Friday, June 19, 2009

Lets do some math!

Something I was thinking about this morning as I saw someone from another department sitting in his car in the city's street parking:

Lets say that the city parking meters cost 50 cents for an hour of parking, with a three hour max on the meter at one sitting. If you work an 8 hour day, you would have to plunk $4.00 into a meter every day. If we calculate that there are an average of 20 working days in a month, that works out to be about $80 per month, and over the course of a calendar year you would be paying $960 for parking. (Not to mention if you forget to add coins to the meter and get ticketed, and the inconvenience of probably losing that spot if you have to go anywhere.) For staff, the most expensive parking permit available is a reserved permit at $820, so you'd still be saving $140 over street parking. The cheapest permit is a $205 general parking pass, so that saves $755 over paying the city, and even though it isn't as guaranteed as a reserved spot, there is plenty of parking available between several lots and a (not terribly convenient) parking garage. We'll get some close lot parking back as soon as this new building and the landscapting project are completed after the summer.

Now, for students, it is probably less of a factor, since they don't have to be here every day of the week, so for some of them the street parking might make sense. But lets look at that anyway. Again assuming that parking is 50 cents for an hour, and classes are typically at least three hours, factoring in getting here early enough to get a street space, parking for five hours is $2.50. A student taking two classes a week paying $2.50 each day would spend $20 per month, and about $240 a year on metered parking. Considering that the most expensive annual permit is $185 and the least expensive is $139, the savings is anywhere between $55 and $101. When it comes to paying per semester, however, street parking looks like the cheaper option.

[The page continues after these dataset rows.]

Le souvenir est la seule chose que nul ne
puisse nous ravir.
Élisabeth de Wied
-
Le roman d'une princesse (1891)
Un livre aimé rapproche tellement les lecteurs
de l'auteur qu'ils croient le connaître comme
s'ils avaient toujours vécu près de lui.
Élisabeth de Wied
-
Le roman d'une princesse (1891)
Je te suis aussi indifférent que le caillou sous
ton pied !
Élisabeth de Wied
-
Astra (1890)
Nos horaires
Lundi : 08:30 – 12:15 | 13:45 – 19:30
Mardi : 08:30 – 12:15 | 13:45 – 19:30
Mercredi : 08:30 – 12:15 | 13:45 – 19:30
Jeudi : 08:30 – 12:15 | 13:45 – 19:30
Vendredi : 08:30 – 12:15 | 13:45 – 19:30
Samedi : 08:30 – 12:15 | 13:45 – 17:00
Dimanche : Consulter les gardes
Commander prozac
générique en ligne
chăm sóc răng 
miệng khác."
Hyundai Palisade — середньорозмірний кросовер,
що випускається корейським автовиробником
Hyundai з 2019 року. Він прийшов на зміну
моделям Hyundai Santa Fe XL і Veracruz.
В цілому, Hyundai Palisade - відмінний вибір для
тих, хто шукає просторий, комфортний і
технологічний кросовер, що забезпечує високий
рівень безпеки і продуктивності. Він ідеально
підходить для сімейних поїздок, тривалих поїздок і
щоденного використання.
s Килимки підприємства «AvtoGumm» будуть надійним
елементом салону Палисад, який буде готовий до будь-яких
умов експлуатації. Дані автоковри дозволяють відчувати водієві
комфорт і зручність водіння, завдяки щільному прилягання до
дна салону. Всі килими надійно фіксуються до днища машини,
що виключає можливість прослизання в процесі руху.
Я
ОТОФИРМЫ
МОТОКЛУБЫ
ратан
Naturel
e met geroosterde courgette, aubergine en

People ask all the time about the parking situation, and why we have to pay when other companies downtown include it in their employee benefits. There are several answers, which include the fact that downtown parking is hard to come by, so is at a premium, and the parking lots and buildings are owned by the institution and cost money to maintain, so parking fees are collected to cover those costs. Now that I've reassured myself that I haven't been throwing money away on a parking pass, I won't feel so terrible about filling out the paperwork for a renewal in a couple of months.